First, we (Russell and I) have fixed a data corruption bug that has
been plauging us for so long. It was a problem in that prepare_write
would sometimes not read a page. There were two coding errors,
first the valid bits are always true when we allocate
a new page. __pb_block_prepare_write sets the buffer up to date state
if the valid bits are set. This is always done even if the buffer really
isn't up to date.
second, when at_eof is true during a write, __pb_block_prepare_write()
would never read a page.

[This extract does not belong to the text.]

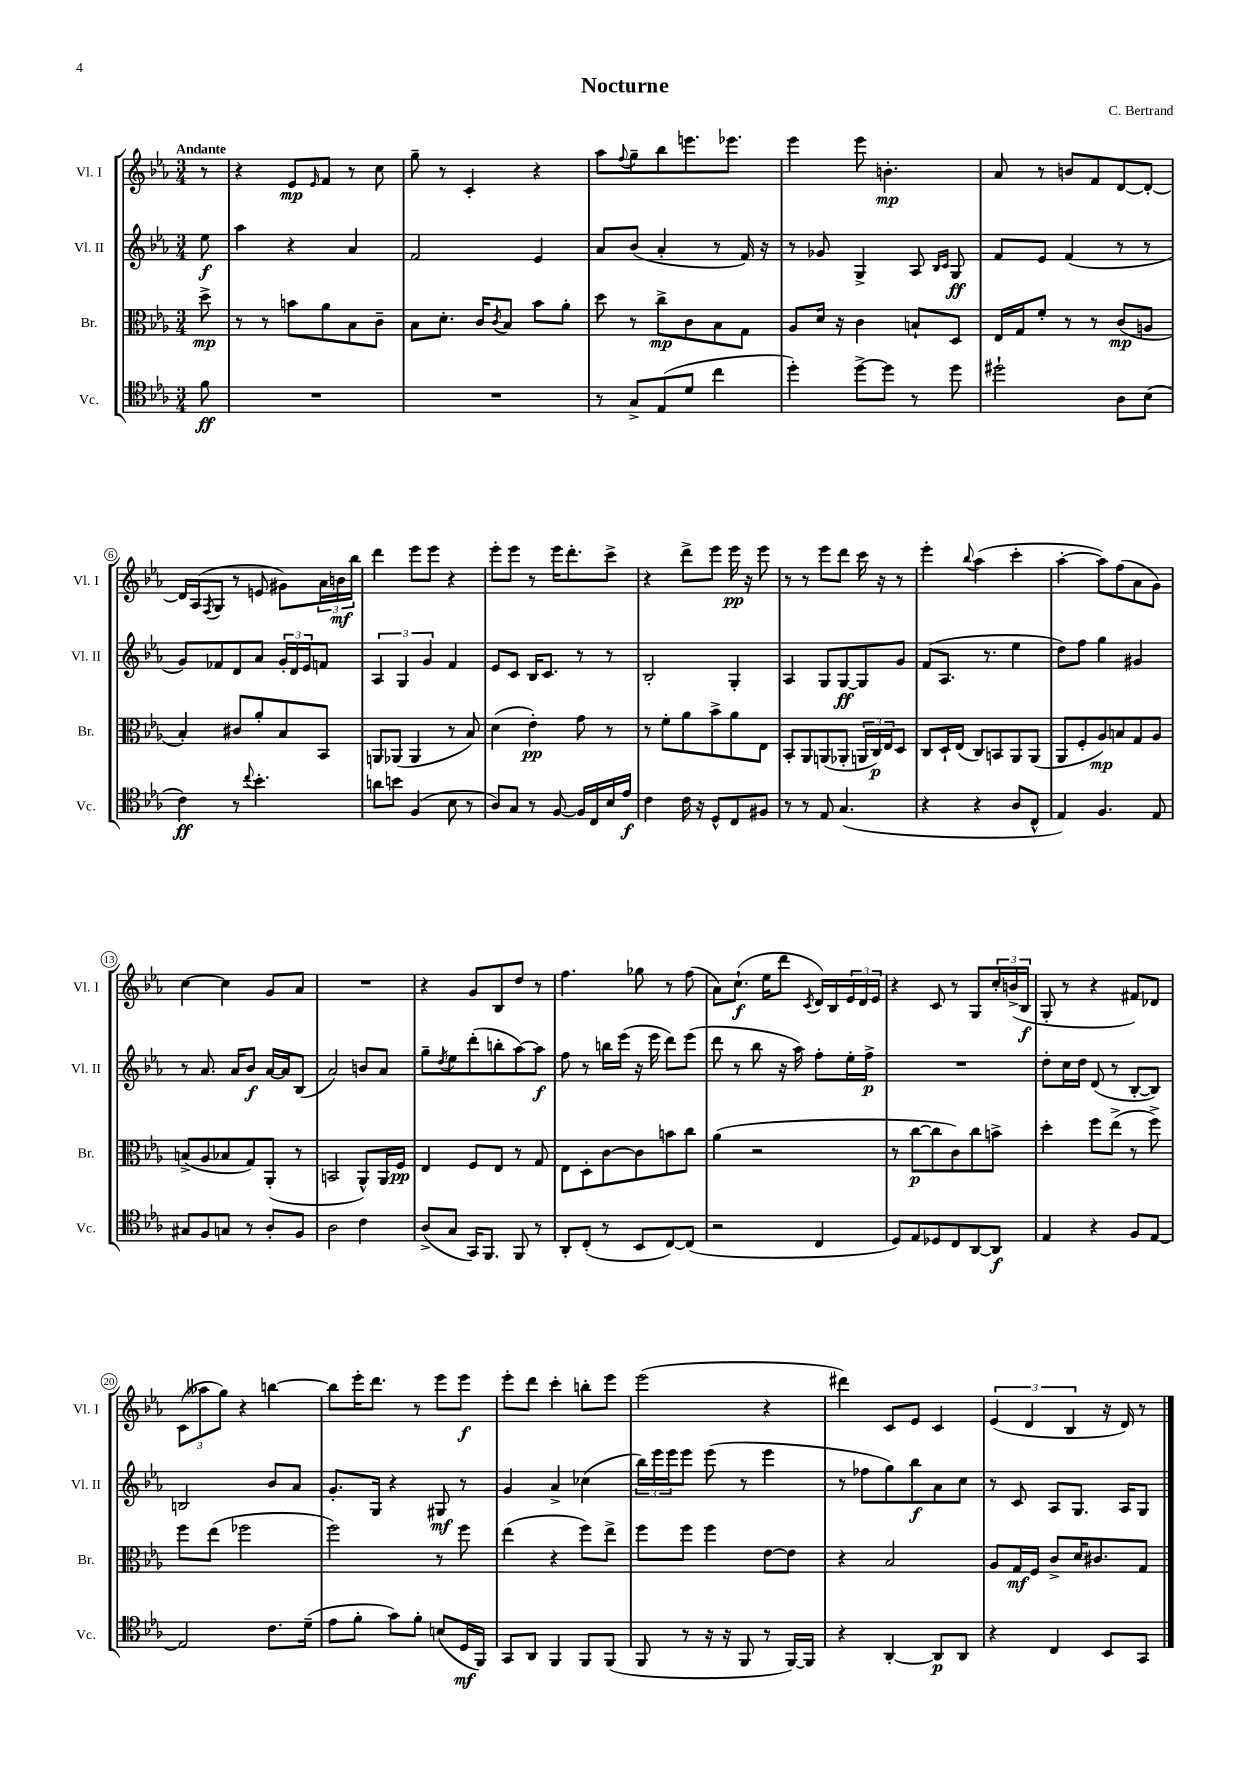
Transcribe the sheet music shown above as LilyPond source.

A page must be read first (before modifying) if
the user's write does not start on the page boundary containing EOF.
Russell just checked this in.
The delay_alloc path is broken in a similar way (I think).
Try running the test:
bonnie.engr:~mostek/mmap_l.c
bonnie.engr:~mostek/mmap_l
Run it like:
mmap_l /tmp/a
mmap_l /xfs/a
then cmp the two.
With delay_alloc set, we are not correctly zero'ing the parts of
pages which are not written by a user's write.
The problem comes in the same area where Russell and I found a
data corruption bug (in the delwri path).
The bug is that the block_map invalid bits are never set when we calls
grab_cche_page . It returns a page with the block_map all zeros (i.e.
Valid).
__pb_block_prepare_write_async checks early on:
if (PageBlockAllValid(page)) {
dprintk(pbpw_debug, ("pbpw: page all valid\n"));
goto out;
}
which will always get one to goto out.
We tried fixing this by calling:
PageBlockSetAllInvalid(page);
right after grab_cache_page but this breaks doio with 5 threads.
Do you want to pick this up?
Jim
|